*Estratto del testo*
----------

Lettera di una Preside (concorso annullato Sicilia 2004) al Presidente del Consiglio Berlusconi


12 Giugno 2010

 
Egregio Presidente Berlusconi,
noi 426 Presidi siciliani, vittime delle notorie sentenze 477 e 478/2009 con le quali è stato annullato il concorso a Dirigente scolastico, indetto nel Novembre 2004 e svolto a partire da gennaio 2006.  La preghiamo, con il Suo autorevole intervento, di riallacciare i legami che ci collegano con i nostri Governanti, restituendoci fiducia e serenità, riparando all’operato di un CGA che, con una ferma determinazione, quale raramente si era vista nella storia civile dell’Italia repubblicana,  persevera in quella che, all’occhio del comune cittadino, potrebbe essere scambiato per  accanimento.
Ovviamente così non può essere, in uno Stato che si definisce di diritto e nel quale i diritti costituzionali di tutti i cittadini vengono garantiti.
Questi i motivi addotti al mio superiore assunto.





Mentre il CGA nella Sicilia sentenziava in merito all’illegittimità della suddivisione in sottocommissioni con un unico presidente, caducando tutti gli atti conseguenti ed intimando all’amministrazione scolastica siciliana di rinnovare il concorso (a distanza di cinque anni dal suo completamento e dopo l’immissione in ruolo di 426 dirigenti scolastici vincitori, mediante contratto di natura privatistica), il 15 dicembre 2009, il Consiglio di Stato-sez. VI, con Sentenza n. 7964 si esprimeva in merito alla stessa fattispecie di  quella trattata in Sicilia dal CGA ed in maniera diametralmente opposta, sentenziando che la “… divisione in sotto-commissioni era evidentemente legittima, così come non potevano non ritenersi legittime, in base alle finalità sopra ricordate, la simultaneità dei lavori delle sottocommissioni e l’indicata presenza in entrambe della figura del Presidente, essendo tale presenza da intendere non in senso fisico continuativo, ma a livello di supervisione e di coordinamento. E’ di tutta evidenza, del resto, che se il medesimo Presidente fosse stato tenuto a partecipare a tutti i lavori delle sotto-commissioni, queste ultime avrebbero dovuto riunirsi in giorni diversi, con totale vanificazione dell’intento acceleratorio perseguito”.
Come si suol dire, “due pesi e due misure” , in una Italia  che in base agli articoli 1 e 5  della Costituzione è democratica, una e indivisibile, e che, invece, due sentenze, emesse da tribunali di pari grado (CGA e Consiglio di Stato) hanno, virtualmente, spaccata in due. Fin dall’inizio di questa assurda vicenda, ci è stato ripetuto, ovviamente dai virtuosi del rispetto delle Leggi, che “ una sentenza, non si discute, ma si applica e basta”. Ed allora, cosa fare quando le sentenze sono due, antitetiche e disciplinanti la medesima fattispecie?

----------

*Estratti del dataset*
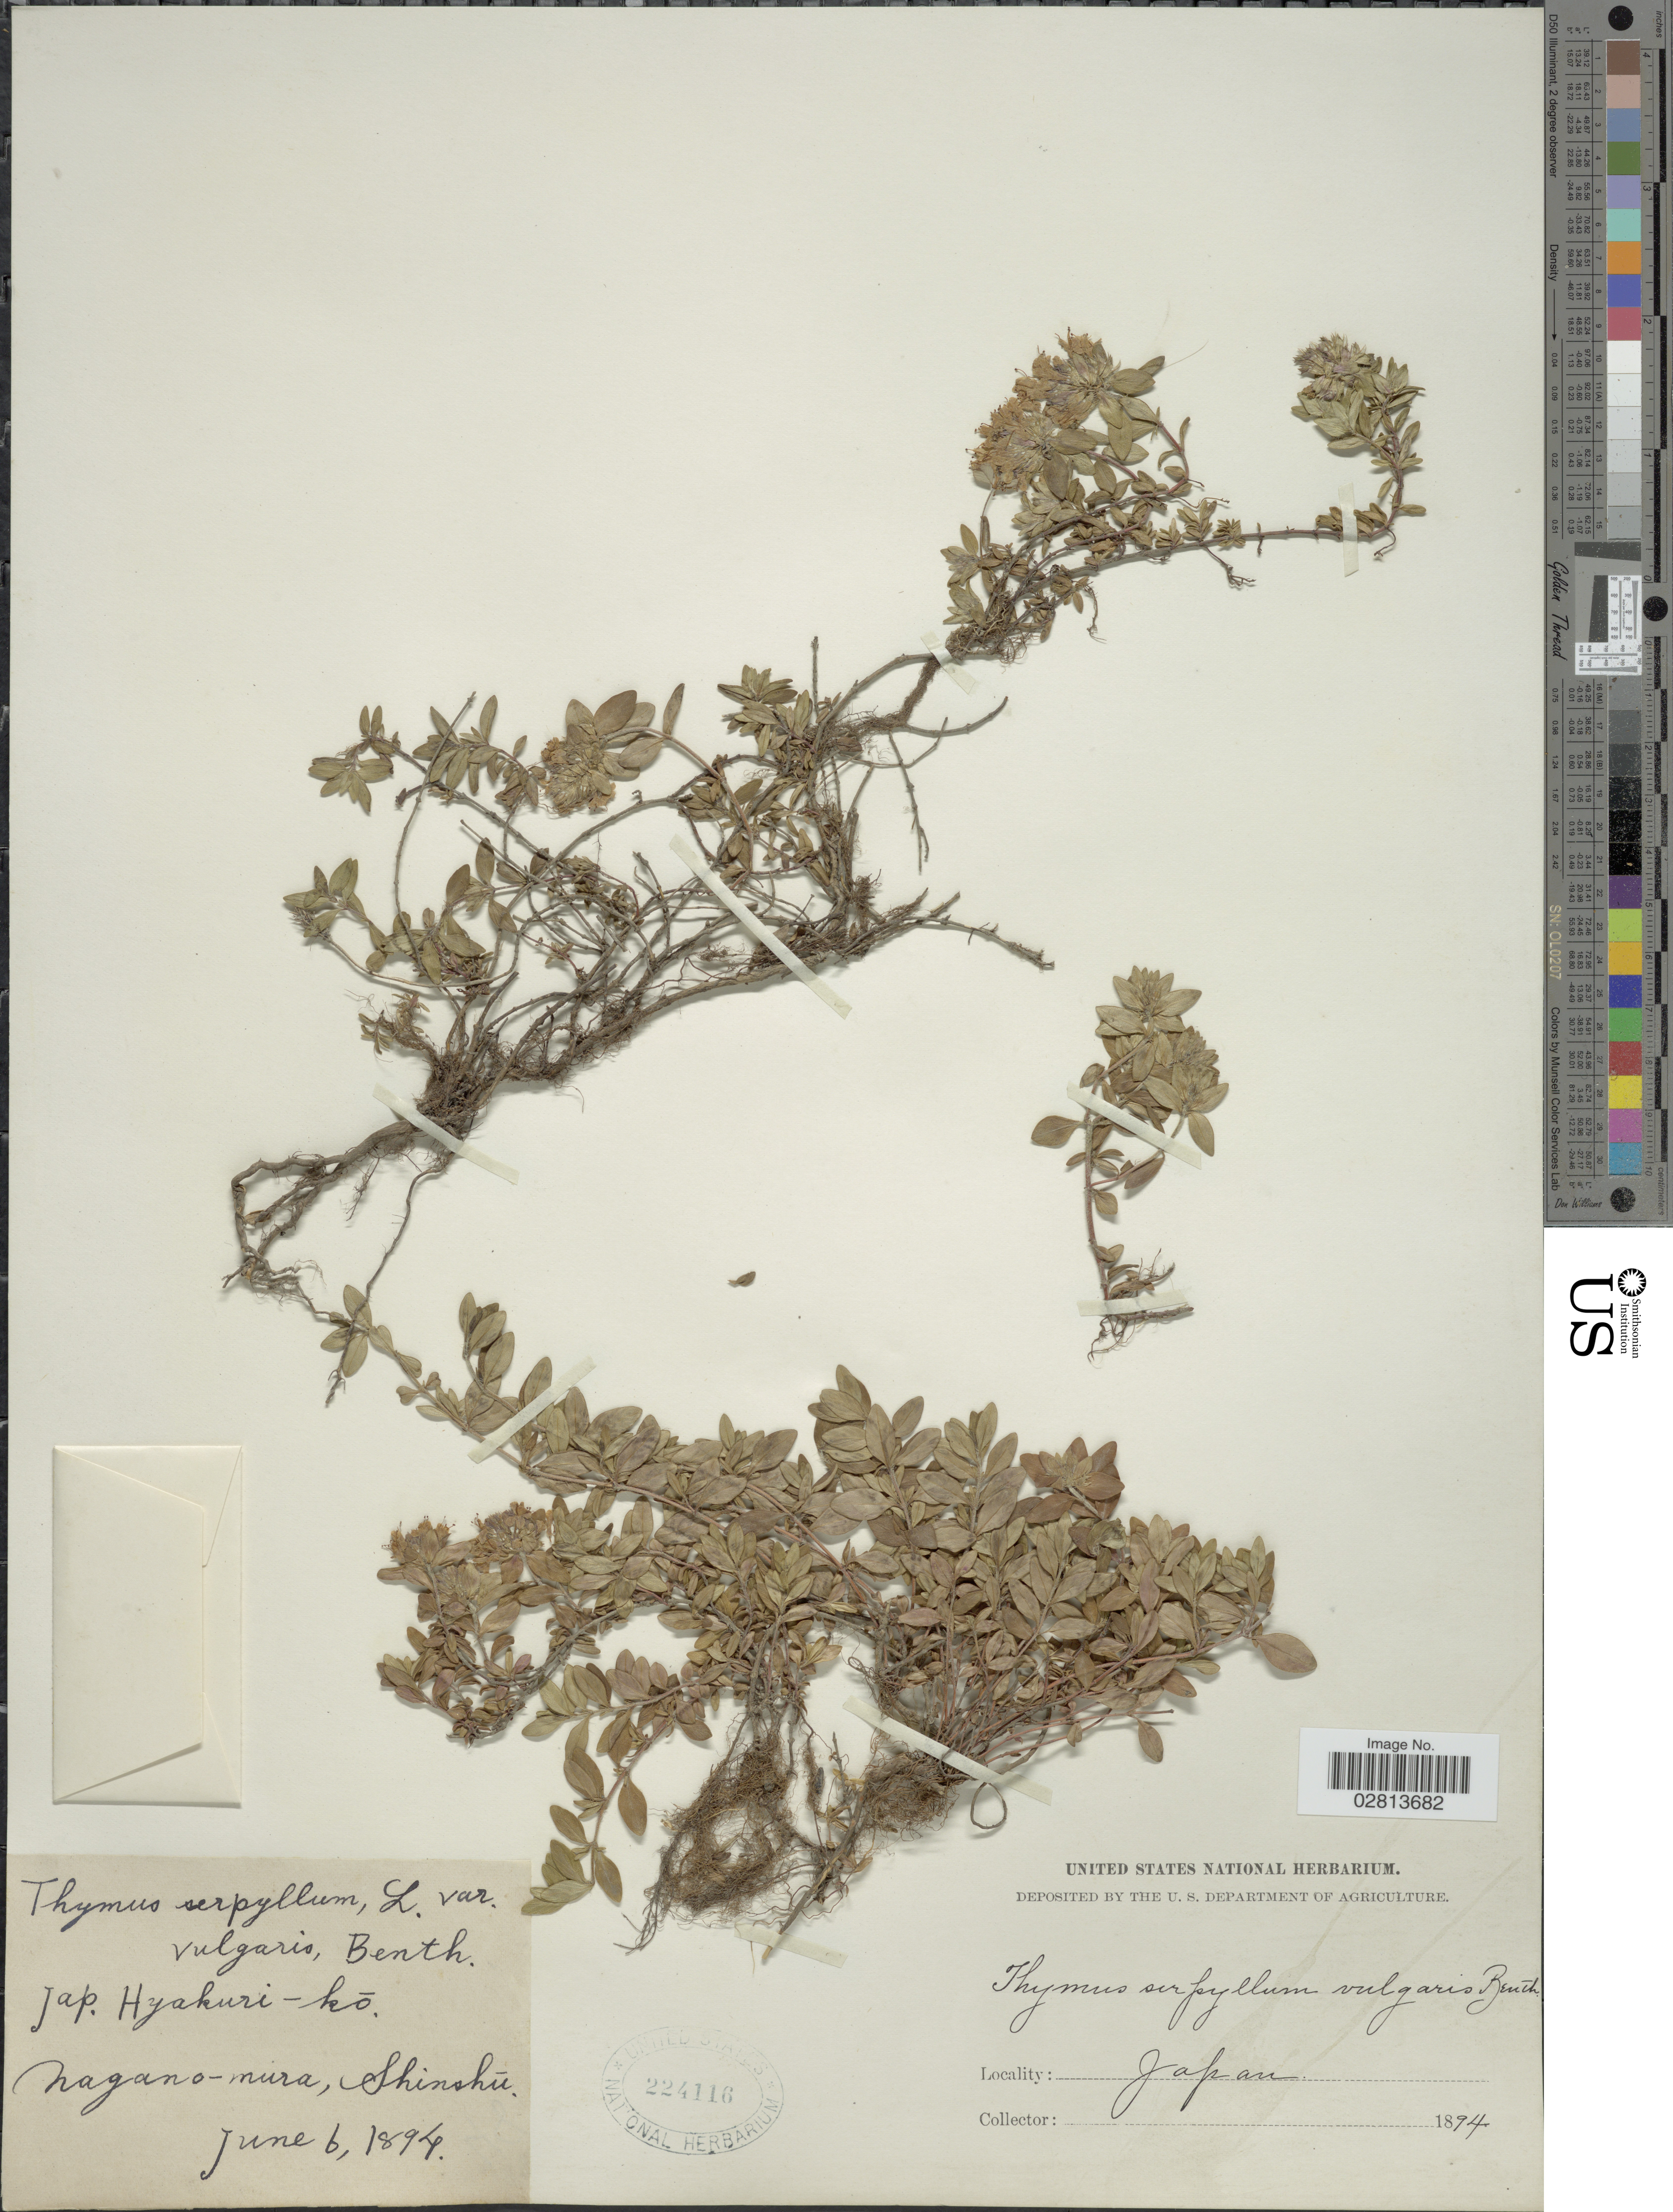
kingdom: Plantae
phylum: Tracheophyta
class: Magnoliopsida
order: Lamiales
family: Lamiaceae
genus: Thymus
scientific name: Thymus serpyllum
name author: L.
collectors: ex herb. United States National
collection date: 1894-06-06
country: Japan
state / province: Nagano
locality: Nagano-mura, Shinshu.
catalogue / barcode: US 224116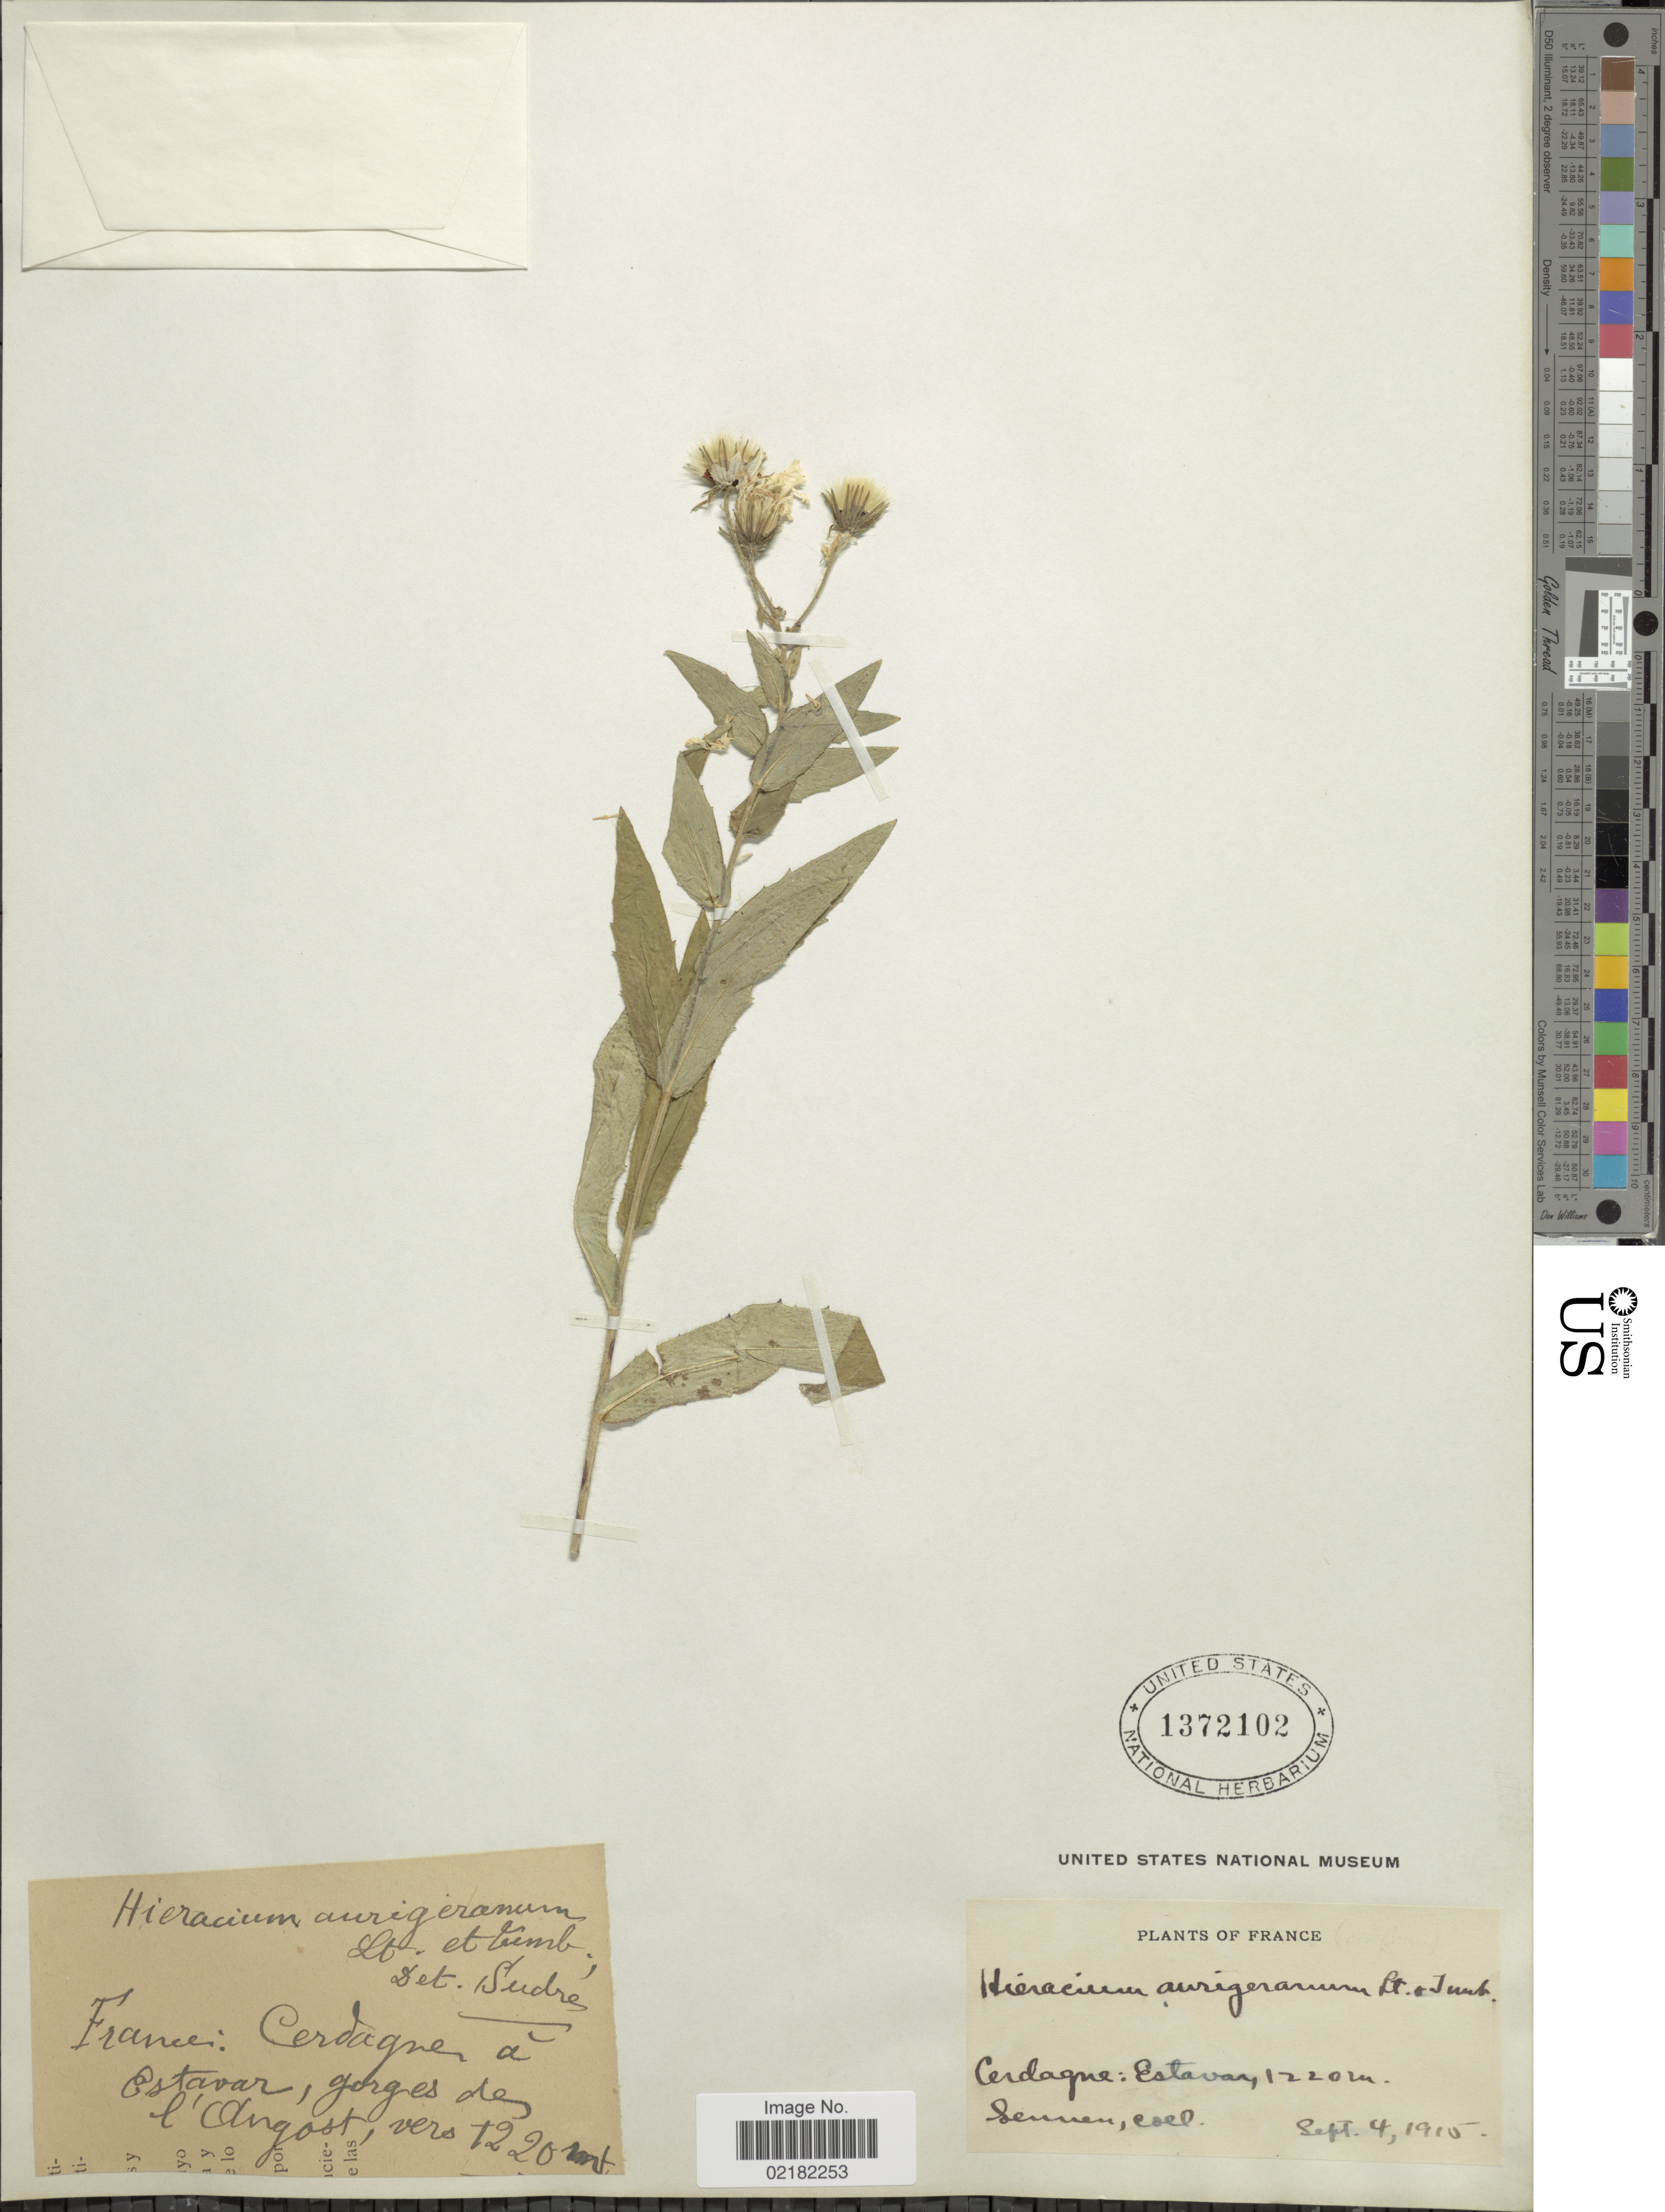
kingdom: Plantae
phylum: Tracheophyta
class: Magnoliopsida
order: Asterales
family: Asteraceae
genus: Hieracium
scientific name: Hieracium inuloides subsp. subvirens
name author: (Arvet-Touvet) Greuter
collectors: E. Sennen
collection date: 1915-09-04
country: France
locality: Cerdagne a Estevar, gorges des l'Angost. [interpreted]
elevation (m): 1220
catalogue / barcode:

----------

*Problemi da risolvere*
a: Con quale sentenza si è espresso il Consiglio di Stato il 15 dicembre 2009, secondo la lettera?
b: Ripeti fedelmente il passo della lettera che comincia con "12 Giugno 2010" e termina con "cittadini vengono garantiti.".

*Risposte ai compiti*
a: Con la sentenza n. 7964 della sezione VI.

b:
12 Giugno 2010

 
Egregio Presidente Berlusconi,
noi 426 Presidi siciliani, vittime delle notorie sentenze 477 e 478/2009 con le quali è stato annullato il concorso a Dirigente scolastico, indetto nel Novembre 2004 e svolto a partire da gennaio 2006.  La preghiamo, con il Suo autorevole intervento, di riallacciare i legami che ci collegano con i nostri Governanti, restituendoci fiducia e serenità, riparando all’operato di un CGA che, con una ferma determinazione, quale raramente si era vista nella storia civile dell’Italia repubblicana,  persevera in quella che, all’occhio del comune cittadino, potrebbe essere scambiato per  accanimento.
Ovviamente così non può essere, in uno Stato che si definisce di diritto e nel quale i diritti costituzionali di tutti i cittadini vengono garantiti.